◆ **ABOUT THIS EXERCISE**
Determine the number of lines in the listing below that hold the word "must". Write the number alone.
● ● ●
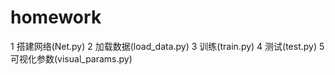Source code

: # homework
1 搭建网络(Net.py)
2 加载数据(load_data.py)
3 训练(train.py)
4 测试(test.py)
5 可视化参数(visual_params.py)



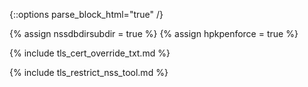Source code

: {::options parse_block_html="true" /}

{% assign nssdbdirsubdir = true %}
{% assign hpkpenforce = true %}

{% include tls_cert_override_txt.md %}

{% include tls_restrict_nss_tool.md %}
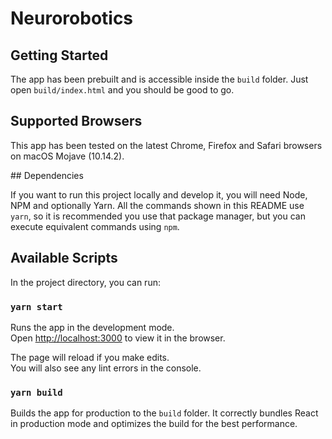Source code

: # Neurorobotics

## Getting Started

The app has been prebuilt and is accessible inside the `build` folder.
Just open `build/index.html` and you should be good to go.

## Supported Browsers

This app has been tested on the latest Chrome, Firefox and Safari browsers on macOS Mojave (10.14.2). 

## Dependencies

If you want to run this project locally and develop it, you will need Node, NPM and optionally Yarn.
All the commands shown in this README use `yarn`, so it is recommended you use that package manager,
but you can execute equivalent commands using `npm`.

## Available Scripts

In the project directory, you can run:

### `yarn start`

Runs the app in the development mode.<br>
Open [http://localhost:3000](http://localhost:3000) to view it in the browser.

The page will reload if you make edits.<br>
You will also see any lint errors in the console.

### `yarn build`

Builds the app for production to the `build` folder. It correctly bundles React in production mode
and optimizes the build for the best performance.
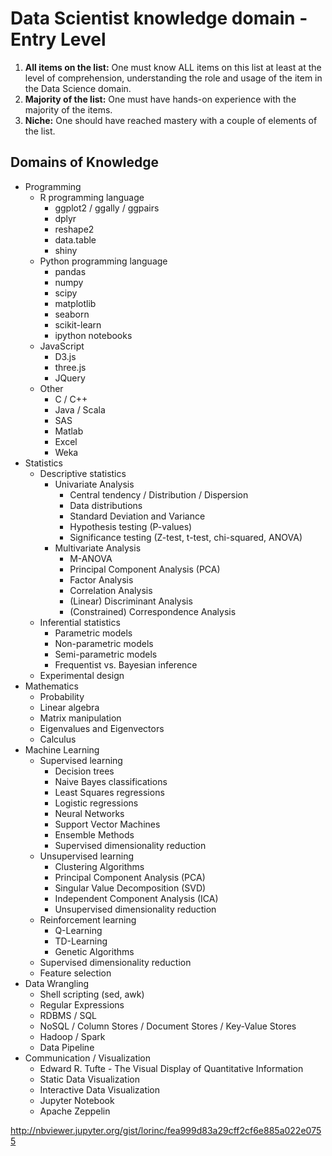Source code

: # Data Scientist knowledge domain - Entry Level

1. **All items on the list:** One must know ALL items on this list at least at the level of comprehension, understanding the role and usage of the item in the Data Science domain.
2. **Majority of the list:** One must have hands-on experience with the majority of the items.
3. **Niche:** One should have reached mastery with a couple of elements of the list.

## Domains of Knowledge
* Programming
  * R programming language
    * ggplot2 / ggally / ggpairs
    * dplyr
    * reshape2
    * data.table
    * shiny
  * Python programming language
    * pandas
    * numpy
    * scipy
    * matplotlib
    * seaborn
    * scikit-learn
    * ipython notebooks
  * JavaScript
    * D3.js
    * three.js
    * JQuery
  * Other
    * C / C++
    * Java / Scala
    * SAS
    * Matlab
    * Excel
    * Weka
* Statistics
  * Descriptive statistics
    * Univariate Analysis
      * Central tendency / Distribution / Dispersion
      * Data distributions
      * Standard Deviation and Variance
      * Hypothesis testing (P-values)
      * Significance testing (Z-test, t-test, chi-squared, ANOVA)
    * Multivariate Analysis
      * M-ANOVA
      * Principal Component Analysis (PCA)
      * Factor Analysis
      * Correlation Analysis
      * (Linear) Discriminant Analysis
      * (Constrained) Correspondence Analysis
  * Inferential statistics
    * Parametric models
    * Non-parametric models
    * Semi-parametric models
    * Frequentist vs. Bayesian inference
  * Experimental design
* Mathematics
  * Probability
  * Linear algebra
  * Matrix manipulation
  * Eigenvalues and Eigenvectors
  * Calculus
* Machine Learning
  * Supervised learning
    * Decision trees
    * Naive Bayes classifications
    * Least Squares regressions
    * Logistic regressions
    * Neural Networks
    * Support Vector Machines
    * Ensemble Methods
    * Supervised dimensionality reduction
  * Unsupervised learning
    * Clustering Algorithms
    * Principal Component Analysis (PCA)
    * Singular Value Decomposition (SVD)
    * Independent Component Analysis (ICA)
    * Unsupervised dimensionality reduction
  * Reinforcement learning
    * Q-Learning
    * TD-Learning
    * Genetic Algorithms
  * Supervised dimensionality reduction
  * Feature selection
* Data Wrangling
  * Shell scripting (sed, awk)
  * Regular Expressions
  * RDBMS / SQL
  * NoSQL / Column Stores / Document Stores / Key-Value Stores
  * Hadoop / Spark
  * Data Pipeline
* Communication / Visualization
  * Edward R. Tufte - The Visual Display of Quantitative Information
  * Static Data Visualization
  * Interactive Data Visualization
  * Jupyter Notebook
  * Apache Zeppelin

http://nbviewer.jupyter.org/gist/lorinc/fea999d83a29cff2cf6e885a022e0755


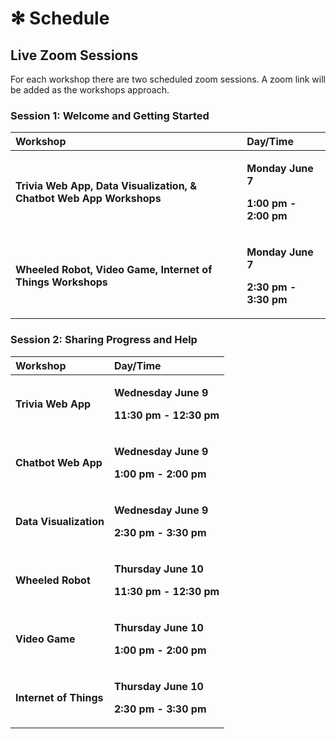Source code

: # ✻ Schedule

## Live Zoom Sessions

For each workshop there are two scheduled zoom sessions. A zoom link will be added as the workshops approach.

### Session 1: Welcome and Getting Started

<table>
  <thead>
    <tr>
      <th style="text-align:left">Workshop</th>
      <th style="text-align:left">Day/Time</th>
    </tr>
  </thead>
  <tbody>
    <tr>
      <td style="text-align:left"><b>Trivia Web App, Data Visualization, &amp; Chatbot Web App Workshops</b>
      </td>
      <td style="text-align:left">
        <p><b>Monday June 7</b>
        </p>
        <p><b>1:00 pm - 2:00 pm</b>
        </p>
      </td>
    </tr>
    <tr>
      <td style="text-align:left"><b>Wheeled Robot, Video Game, Internet of Things Workshops</b>
      </td>
      <td style="text-align:left">
        <p><b>Monday June 7</b>
        </p>
        <p><b>2:30 pm - 3:30 pm</b>
        </p>
      </td>
    </tr>
  </tbody>
</table>

### Session 2: Sharing Progress and Help

<table>
  <thead>
    <tr>
      <th style="text-align:left">Workshop</th>
      <th style="text-align:left">Day/Time</th>
    </tr>
  </thead>
  <tbody>
    <tr>
      <td style="text-align:left"><b>Trivia Web App</b>
      </td>
      <td style="text-align:left">
        <p><b>Wednesday June 9</b>
        </p>
        <p><b>11:30 pm - 12:30 pm</b>
        </p>
      </td>
    </tr>
    <tr>
      <td style="text-align:left"><b>Chatbot Web App</b>
      </td>
      <td style="text-align:left">
        <p><b>Wednesday June 9</b>
        </p>
        <p><b>1:00 pm - 2:00 pm</b>
        </p>
      </td>
    </tr>
    <tr>
      <td style="text-align:left"><b>Data Visualization</b>
      </td>
      <td style="text-align:left">
        <p><b>Wednesday June 9</b>
        </p>
        <p><b>2:30 pm - 3:30 pm</b>
        </p>
      </td>
    </tr>
    <tr>
      <td style="text-align:left"><b>Wheeled Robot</b>
      </td>
      <td style="text-align:left">
        <p><b>Thursday June 10</b>
        </p>
        <p><b>11:30 pm - 12:30 pm</b>
        </p>
      </td>
    </tr>
    <tr>
      <td style="text-align:left"><b>Video Game</b>
      </td>
      <td style="text-align:left">
        <p><b>Thursday June 10</b>
        </p>
        <p><b>1:00 pm - 2:00 pm</b>
        </p>
      </td>
    </tr>
    <tr>
      <td style="text-align:left"><b>Internet of Things</b>
      </td>
      <td style="text-align:left">
        <p><b>Thursday June 10</b>
        </p>
        <p><b>2:30 pm - 3:30 pm</b>
        </p>
      </td>
    </tr>
  </tbody>
</table>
● ● ●
◆ **SOLUTION TO THIS TASK**
2